The in-house counsel for a steel treatment company must testify about conversations he had with an employee suing for age discrimination because the talks weren’t covered by attorney-client privilege, a federal court in Michigan said.
Greg Schankin worked as human resources director for Commercial Steel Treating Corp. and three other companies also owned by HCI Equity Partners. Schankin says he grew concerned Commercial Steel and HCI had fired three employees because of their age.
Schankin alleges the general counsel acknowledged the existence of age discrimination in informal conversations with him. Schankin claims he was himself later fired solely because of his age, 56. He brought claims against Commercial Steel and HCI under the Age Discrimination in Employment Act and state law.
The U.S. District Court for the Eastern District of Michigan on July 23 granted Schankin’s motion to compel deposition testimony from the general counsel about the conversations.
“This is admittedly a complex issue,” but the lawyer’s alleged statements aren’t protected by attorney-client privilege, the court said.

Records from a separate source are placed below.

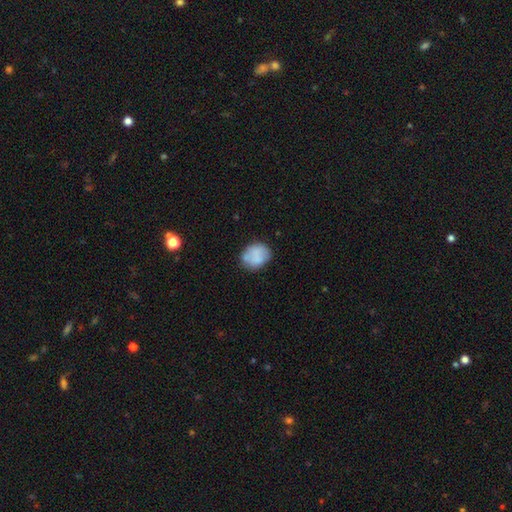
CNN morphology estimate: smooth-or-featured: smooth: 72% | featured or disk: 20% | star or artifact: 8%
  how-rounded: round: 53% | in between: 46% | cigar-shaped: 1%
  merging: none: 65% | minor disturbance: 22% | major disturbance: 7% | merger: 6%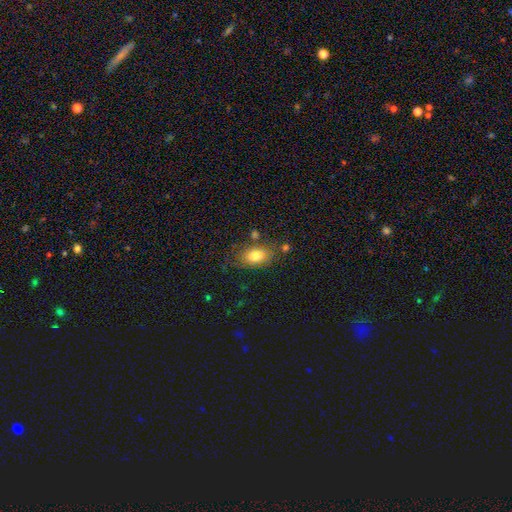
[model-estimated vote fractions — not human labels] This appears to be a smooth galaxy with no disk features (78%) that is in between round and cigar-shaped (84%). Merging: none (70%).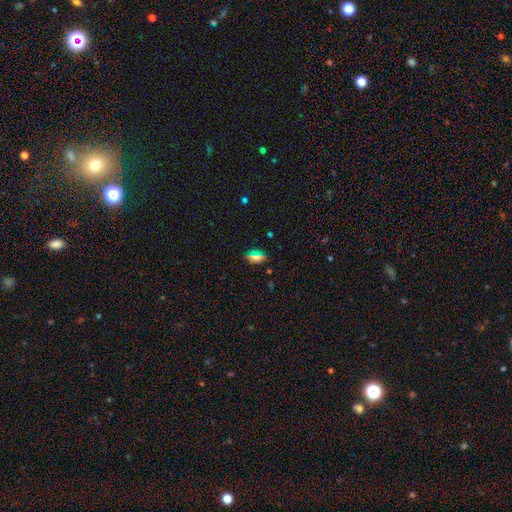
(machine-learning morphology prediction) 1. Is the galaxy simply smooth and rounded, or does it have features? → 59% smooth, 23% star or artifact, 17% featured or disk.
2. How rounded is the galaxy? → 75% in between, 16% round, 9% cigar-shaped.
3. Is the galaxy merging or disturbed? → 87% none, 9% minor disturbance, 2% major disturbance, 1% merger.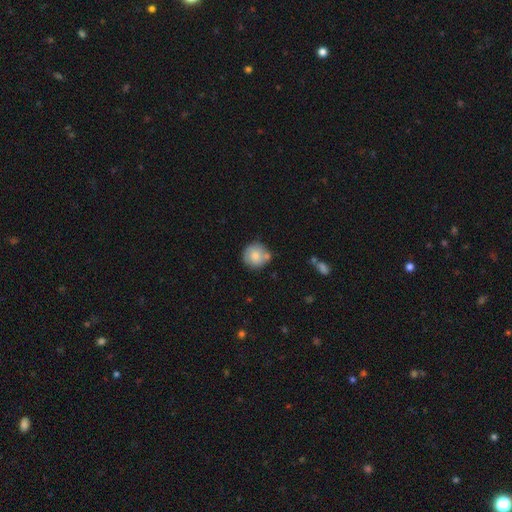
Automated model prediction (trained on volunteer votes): This appears to be a smooth galaxy with no disk features (74%) that is round (92%). Merging: none (66%).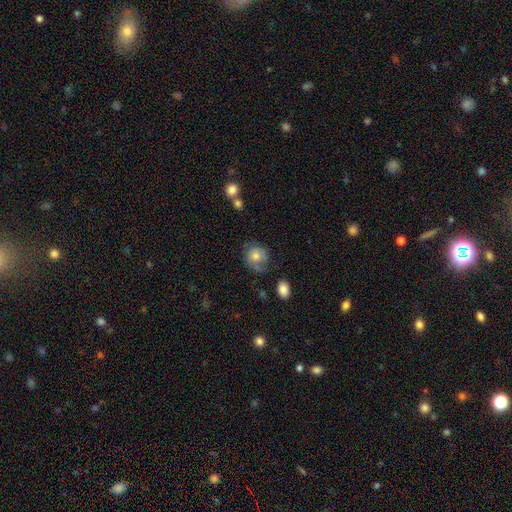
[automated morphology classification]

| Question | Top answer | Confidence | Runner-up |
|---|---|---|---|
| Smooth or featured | smooth | 70% | featured or disk (21%) |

The general counsel had little to no involvement in the terminations that were the subject of discussion, and no evidence indicates the attorney “was prompted to examine this question by the CEO, Board of Directors, or any other authority within the corporation,” the court said. Therefore it can’t be said that the companies were seeking legal advice when Schankin and the lawyer spoke, Judge Terrence G. Berg said.
Sharp Firm represents Schankin. Van Suilichem & Associates PC represents the companies.
The case is Schankin v. Com. Steel Treating Corp., E.D. Mich., No. 2:19-cv-12909, 7/23/21.